- España se ha ido de Semana Santa sin enterarse de la penúltima decisión del diablo de Moncloa
El Gobierno ha aprobado con sanchidad y alevosía otra «cuota de solidaridad» a costa de las nóminas para mantener las pensiones, que es el eufemismo con el que trata de maquillar otro pasito más en este régimen confiscatorio que deja al feudalismo medieval como un ejemplo de paraíso fiscal a su lado.
Lo ha hecho antes de la Semana Santa, mientras él se iba a Doñana en un Falcon defectuoso, en una metáfora aérea de su gestión: lo hace todo a trompicones, en las sombras, para que parezca un accidente, mientras él ejerce de sultán con su Sherezade en algún palacio público.
Un día sube los sueldos a los funcionarios utilizando un decreto de renovación de las ayudas a Ucrania; y otro esquilma un poco más los salarios para intentar mantener a los jubilados como votantes cautivos.
Las dos decisiones reflejan la esencia de la política sanchista, que ya es puro comunismo con corbata: utiliza el dinero de unos para comprarse a otros, con el mismo modus operandi que con la amnistía se alquila el respaldo de siete diputados insurgentes.
Lo cierto es que la presión fiscal ha subido en España, con este aprendiz de Maduro, más que en ningún lugar del mundo, y que ello ha provocado la mayor pérdida de poder adquisitivo de Europa y el peor registro de riesgo de pobreza del continente: llegar a final de mes es parecido a cruzar la laguna Estigia, sin monedas para pagarle el peaje a Caronte.

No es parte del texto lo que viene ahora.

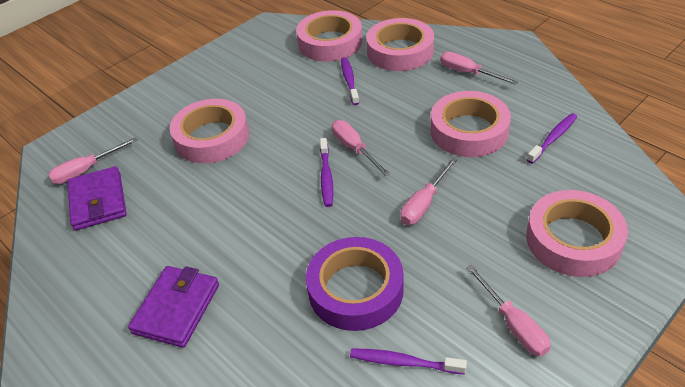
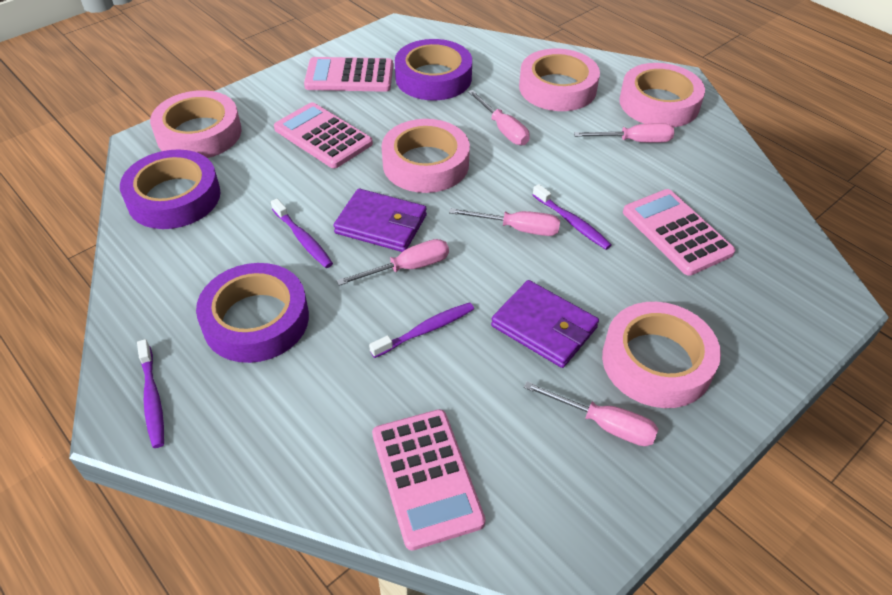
pink calculator: none = 0 -> [274,102,373,168] [304,57,393,92] [372,409,485,550] [623,189,735,276] = 4
purple tape: [306,237,404,331] = 1 -> [120,150,221,229] [196,263,309,363] [395,39,472,100] = 3

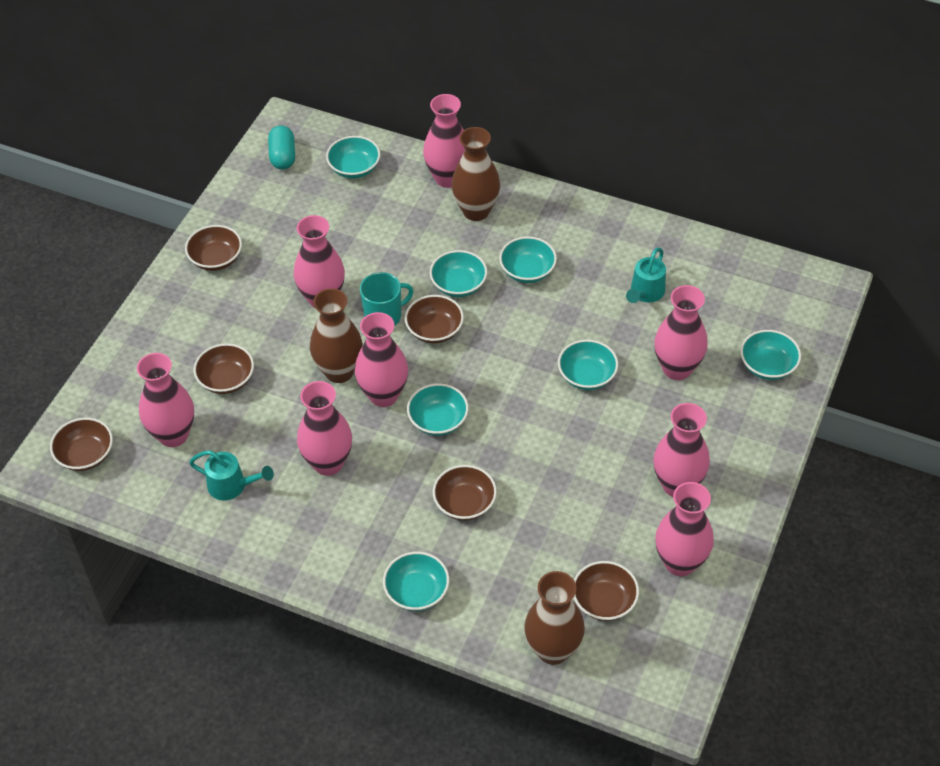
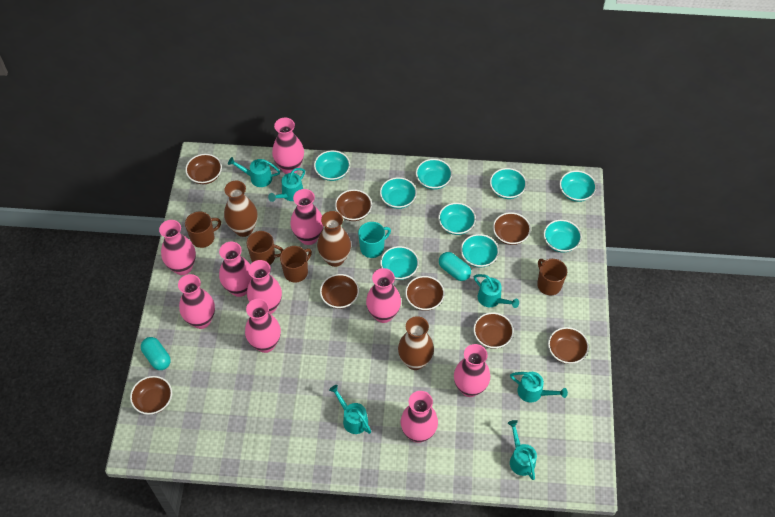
brown bowl: [50,418,113,471] [185,225,242,271] [193,343,254,394] [405,295,464,344] [433,465,497,521] [573,561,639,621] = 6 -> [130,376,172,415] [185,154,222,184] [320,274,359,309] [335,189,372,221] [405,276,445,311] [473,312,514,349] [493,212,531,245] [548,327,589,364] = 8
brown mug: none = 0 -> [185,212,221,248] [246,231,283,265] [280,246,312,283] [537,259,567,295] = 4
pink vase: [137,353,194,447] [294,215,345,308] [297,381,352,476] [355,312,408,407] [423,94,465,188] [653,403,710,497] [654,285,708,380] [655,482,714,576] = 8 -> [159,220,196,275] [178,274,215,329] [219,242,252,297] [245,299,281,353] [247,260,282,314] [272,118,304,174] [290,189,323,245] [366,268,401,323] [401,391,438,443] [454,344,490,397] = 10
turquoise bowl: [326,136,380,179] [383,552,449,611] [407,383,469,436] [430,250,487,297] [499,237,557,283] [558,340,618,390] [740,330,801,380] = 7 -> [314,150,350,181] [380,177,417,209] [380,246,419,280] [416,159,452,190] [438,203,476,235] [461,234,499,268] [490,168,527,199] [544,220,582,253] [560,170,597,202] = 9
turquoise capsule: [268,125,295,169] = 1 -> [141,337,171,370] [439,252,471,281] = 2
turquoise watering can: [189,450,274,501] [626,248,666,303] = 2 -> [228,157,280,187] [268,168,305,202] [329,385,371,434] [474,274,519,308] [508,420,537,480] [510,372,568,403] = 6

El sanchismo es pura ingeniería social, soez por indisimulada, y penetra como las termitas en la madera por todos los poros de la sociedad con una legislación incompatible con el respeto al individuo, que es premisa indispensable para crear una sociedad sana, solidaria y madura.
Sus delirios legislativos son evidentes con la educación, la propiedad privada, la seguridad ciudadana, la vida, la memoria o hasta el sexo; y todos ellos conforman una apuesta orwelliana de adaptación de la conciencia a un canon asfixiante que transforma al ciudadano en oveja y a la comunidad en rebaño.
Pero donde este aprendiz de totalitario alcanza el clímax es con la economía, transformada de una manera espantosamente simple en el eje de su apuesta por eternizarse y cambiar el régimen: simplemente esquilma a la mitad de España para mantener a la otra mitad, presentando a la primera como la insurgente ultraderecha y convirtiendo a la segunda en perezosa clientela electoral.
En España hay más de nueve millones de pensionistas y otros cuatro, prácticamente, de empleados públicos. A esas cifras hay que sumarle 5,5 millones de inmigrantes y otros diez millones de jóvenes de entre 15 y 29 años.
No son grupos homogéneos, obviamente, fácilmente manipulables con las zanahorias del poder. Pero sí son nichos en los que trabajar, con técnicas electorales que el laboratorio de La Moncloa conoce, practica y perfecciona para extraer de cada caladero la mayor pesca posible.
Frente a la idea de que a Sánchez le ha tocado gestionar la peor época de la historia reciente, con pandemias, volcanes, guerras, crisis y a poco que nos descuidemos una invasión marciana; la fortuna le ha entregado la mejor para aplicar un rodillo ideológico, económico y moral con muy poca resistencia.
El virus le dio la posibilidad de ensayar inmejorables mecanismos de sometimiento social al poder; la crisis, una excusa para subir impuestos, dividir a España en ponedores y receptores y lograr Fondos Europeos; y la guerra la ocasión de utilizar el miedo como herramienta de control social, elevar los impuestos y estigmatizar a la disidencia a ese mundo feliz distópico y falso.
Huxley dejó dicho que, cuanto más siniestros son los planes de un político, más pomposa se vuelve su retórica. Y solo hay que escuchar dos minutos a Sánchez para percatarse de que el bueno de Aldous hablaba de tipos como él.